Caveats and things this model is not
-
The Matlab implementation applies a one-sided lowpass to the
two-sided FFT. The negative-frequency mirror is zeroed, so taking
the real part of the IFFT halves the in-band magnitude (a 6.02 dB
drop). The released code masks this by peak-normalising the
output before saving WAV; this port preserves the underlying
behaviour, and the Tier 3 test suite asserts the
−6.02 dB drop. The Download buttons here also peak-normalise
the WAV they save.
-
The high-frequency content is a statistical model, not a
prediction of small-scale physics. Comparing two simulations'
high-frequency content tells you whether their envelopes differ,
not whether their flame structures differ.
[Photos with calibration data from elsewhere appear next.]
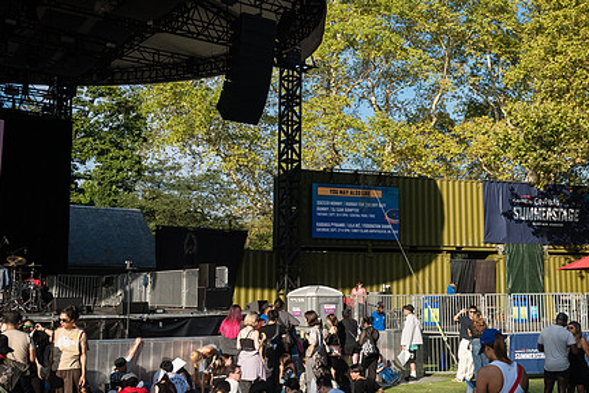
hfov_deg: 45.1
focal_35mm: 43
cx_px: 365
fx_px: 703
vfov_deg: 31.2
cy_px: 188
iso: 2000
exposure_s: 1/4000
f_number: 5.6
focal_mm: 32
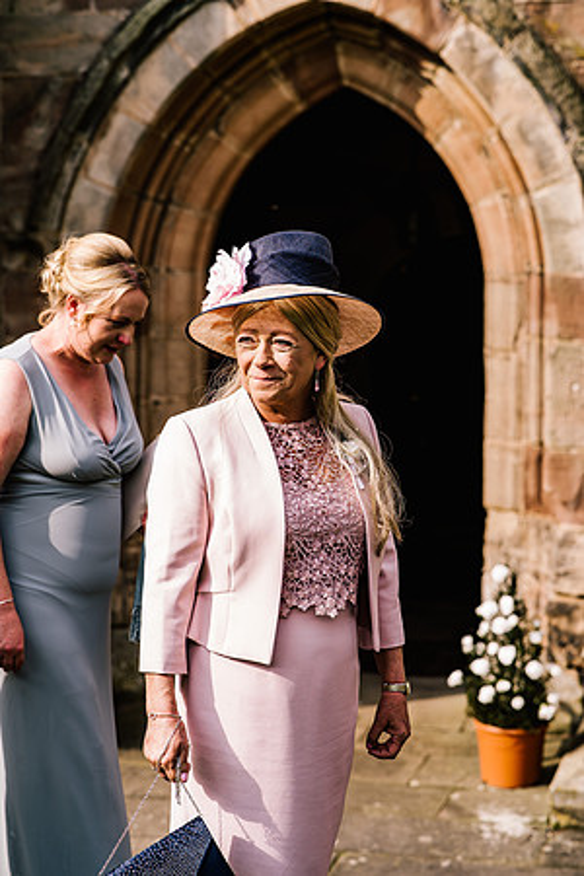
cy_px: 438
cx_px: 292
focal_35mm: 85
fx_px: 2068
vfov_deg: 23.9
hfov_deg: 16.1
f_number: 4
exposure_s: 1/250
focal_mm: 85
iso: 50
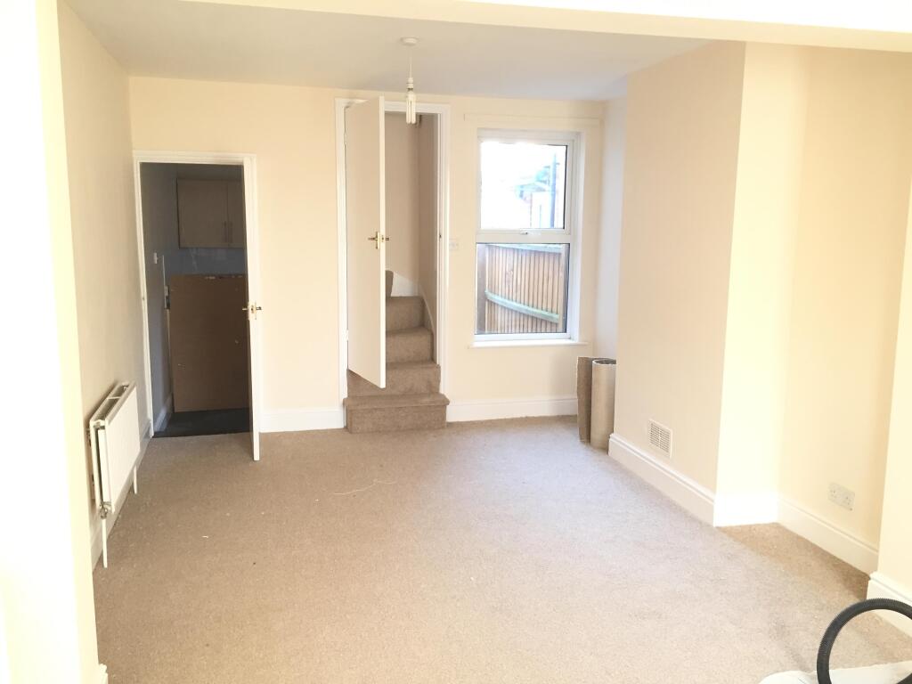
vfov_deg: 48.2
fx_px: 764
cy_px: 342
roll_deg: -1.4
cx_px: 456
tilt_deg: -8.8
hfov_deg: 61.7
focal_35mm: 29
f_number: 2.2
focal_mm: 4.15
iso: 125
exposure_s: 1/30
For research that
cares about the high-end physics (e.g. analysis of
turbulent flame noise), use a higher-resolution simulation or a
wave-level combustion-noise model rather than this synthesis
step.
-
The matching β is a single
scalar per window. If the input has a strong feature very close
to fc in some windows
and not others, β may swing
sharply between adjacent windows; the per-window
β trace lets you see that
directly.
-
Defaults match the paper's example call:
fc = 180 Hz,
α = 2.5,
halfWidth = 500 samples (about 11.3 ms at 44.1 kHz),
Gaussian fit width = 30 Hz, blend half-width = 15 Hz,
noise amplitude = 1, seed = 42. The Reset button restores these.
References
-
Chadwick, J. N., and James, D. L. (2011). Animating Fire with Sound.
ACM Transactions on Graphics (SIGGRAPH 2011), 30(4).
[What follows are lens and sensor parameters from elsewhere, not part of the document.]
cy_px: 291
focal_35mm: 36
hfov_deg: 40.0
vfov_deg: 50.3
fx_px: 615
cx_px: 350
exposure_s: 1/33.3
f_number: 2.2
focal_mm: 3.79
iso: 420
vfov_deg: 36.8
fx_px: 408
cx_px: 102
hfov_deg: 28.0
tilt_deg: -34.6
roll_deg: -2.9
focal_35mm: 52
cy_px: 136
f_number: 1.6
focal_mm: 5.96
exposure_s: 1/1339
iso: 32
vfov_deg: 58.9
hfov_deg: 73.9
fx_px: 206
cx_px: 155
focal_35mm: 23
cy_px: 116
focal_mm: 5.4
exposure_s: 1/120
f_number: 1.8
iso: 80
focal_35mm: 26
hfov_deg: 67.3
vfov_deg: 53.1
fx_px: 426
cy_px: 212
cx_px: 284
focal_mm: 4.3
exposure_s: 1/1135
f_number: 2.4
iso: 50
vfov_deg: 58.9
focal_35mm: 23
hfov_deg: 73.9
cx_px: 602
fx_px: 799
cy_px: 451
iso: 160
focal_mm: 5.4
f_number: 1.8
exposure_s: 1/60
cs.cornell.edu/projects/Sound/fire
·
paper PDF
-
Clavin, P., and Siggia, E. D. (1991). Turbulent premixed flames
and sound generation. Combustion Science and Technology, 78(1–3),
147–155. (theoretical f−5/2 derivation)
-
Rajaram, R., and Lieuwen, T. (2009). Acoustic radiation from
turbulent premixed flames. Journal of Fluid Mechanics, 637,
357–385.
(empirical exponents α ∈ [2.1, 3.4])
-
Zölzer, U., and Amatriain, X., eds. (2002). DAFX: Digital
Audio Effects. Wiley. (general reference for
frequency-domain noise synthesis and the spectral-blend approach.)